## Exercise
Give back every record exactly as written.

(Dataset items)
»»
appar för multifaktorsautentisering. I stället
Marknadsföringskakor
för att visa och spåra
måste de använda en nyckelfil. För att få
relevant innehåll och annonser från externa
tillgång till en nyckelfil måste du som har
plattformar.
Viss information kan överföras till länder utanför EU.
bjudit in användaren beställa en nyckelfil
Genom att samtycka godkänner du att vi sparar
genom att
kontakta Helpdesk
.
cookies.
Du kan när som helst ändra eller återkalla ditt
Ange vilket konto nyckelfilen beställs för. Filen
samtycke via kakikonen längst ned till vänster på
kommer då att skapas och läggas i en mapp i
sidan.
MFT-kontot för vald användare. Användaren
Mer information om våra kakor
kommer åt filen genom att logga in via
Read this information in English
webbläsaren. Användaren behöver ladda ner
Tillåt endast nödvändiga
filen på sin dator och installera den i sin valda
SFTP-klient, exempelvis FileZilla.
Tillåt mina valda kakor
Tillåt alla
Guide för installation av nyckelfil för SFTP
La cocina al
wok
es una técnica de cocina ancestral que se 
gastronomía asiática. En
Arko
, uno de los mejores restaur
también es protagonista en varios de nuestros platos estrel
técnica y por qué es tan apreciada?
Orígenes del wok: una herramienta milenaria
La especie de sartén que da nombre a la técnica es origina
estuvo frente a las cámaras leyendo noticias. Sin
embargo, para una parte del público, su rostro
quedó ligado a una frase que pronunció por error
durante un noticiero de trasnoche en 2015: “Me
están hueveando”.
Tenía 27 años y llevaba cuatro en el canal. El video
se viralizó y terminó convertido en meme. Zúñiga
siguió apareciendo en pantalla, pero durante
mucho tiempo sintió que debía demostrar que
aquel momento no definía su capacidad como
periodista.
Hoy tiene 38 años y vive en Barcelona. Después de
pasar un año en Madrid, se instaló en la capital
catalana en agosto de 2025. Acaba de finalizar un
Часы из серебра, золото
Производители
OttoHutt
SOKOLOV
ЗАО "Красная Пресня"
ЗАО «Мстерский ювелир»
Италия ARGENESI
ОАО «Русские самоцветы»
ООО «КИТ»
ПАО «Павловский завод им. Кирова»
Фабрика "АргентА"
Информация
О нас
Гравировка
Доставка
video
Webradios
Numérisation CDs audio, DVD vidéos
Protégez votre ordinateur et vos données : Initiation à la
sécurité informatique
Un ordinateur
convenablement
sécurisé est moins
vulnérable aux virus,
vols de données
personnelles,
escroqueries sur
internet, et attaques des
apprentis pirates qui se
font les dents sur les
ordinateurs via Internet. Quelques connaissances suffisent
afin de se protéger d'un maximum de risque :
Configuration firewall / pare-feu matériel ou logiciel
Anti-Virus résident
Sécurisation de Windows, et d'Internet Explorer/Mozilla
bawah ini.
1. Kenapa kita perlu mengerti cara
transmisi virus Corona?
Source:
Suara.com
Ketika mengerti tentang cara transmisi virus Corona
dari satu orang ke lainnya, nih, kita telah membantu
««
## Answer to the exercise
appar för multifaktorsautentisering. I stället
Marknadsföringskakor
för att visa och spåra
måste de använda en nyckelfil. För att få
relevant innehåll och annonser från externa
tillgång till en nyckelfil måste du som har
plattformar.
Viss information kan överföras till länder utanför EU.
bjudit in användaren beställa en nyckelfil
Genom att samtycka godkänner du att vi sparar
genom att
kontakta Helpdesk
.
cookies.
Du kan när som helst ändra eller återkalla ditt
Ange vilket konto nyckelfilen beställs för. Filen
samtycke via kakikonen längst ned till vänster på
kommer då att skapas och läggas i en mapp i
sidan.
MFT-kontot för vald användare. Användaren
Mer information om våra kakor
kommer åt filen genom att logga in via
Read this information in English
webbläsaren. Användaren behöver ladda ner
Tillåt endast nödvändiga
filen på sin dator och installera den i sin valda
SFTP-klient, exempelvis FileZilla.
Tillåt mina valda kakor
Tillåt alla
Guide för installation av nyckelfil för SFTP
La cocina al
wok
es una técnica de cocina ancestral que se 
gastronomía asiática. En
Arko
, uno de los mejores restaur
también es protagonista en varios de nuestros platos estrel
técnica y por qué es tan apreciada?
Orígenes del wok: una herramienta milenaria
La especie de sartén que da nombre a la técnica es origina
estuvo frente a las cámaras leyendo noticias. Sin
embargo, para una parte del público, su rostro
quedó ligado a una frase que pronunció por error
durante un noticiero de trasnoche en 2015: “Me
están hueveando”.
Tenía 27 años y llevaba cuatro en el canal. El video
se viralizó y terminó convertido en meme. Zúñiga
siguió apareciendo en pantalla, pero durante
mucho tiempo sintió que debía demostrar que
aquel momento no definía su capacidad como
periodista.
Hoy tiene 38 años y vive en Barcelona. Después de
pasar un año en Madrid, se instaló en la capital
catalana en agosto de 2025. Acaba de finalizar un
Часы из серебра, золото
Производители
OttoHutt
SOKOLOV
ЗАО "Красная Пресня"
ЗАО «Мстерский ювелир»
Италия ARGENESI
ОАО «Русские самоцветы»
ООО «КИТ»
ПАО «Павловский завод им. Кирова»
Фабрика "АргентА"
Информация
О нас
Гравировка
Доставка
video
Webradios
Numérisation CDs audio, DVD vidéos
Protégez votre ordinateur et vos données : Initiation à la
sécurité informatique
Un ordinateur
convenablement
sécurisé est moins
vulnérable aux virus,
vols de données
personnelles,
escroqueries sur
internet, et attaques des
apprentis pirates qui se
font les dents sur les
ordinateurs via Internet. Quelques connaissances suffisent
afin de se protéger d'un maximum de risque :
Configuration firewall / pare-feu matériel ou logiciel
Anti-Virus résident
Sécurisation de Windows, et d'Internet Explorer/Mozilla
bawah ini.
1. Kenapa kita perlu mengerti cara
transmisi virus Corona?
Source:
Suara.com
Ketika mengerti tentang cara transmisi virus Corona
dari satu orang ke lainnya, nih, kita telah membantu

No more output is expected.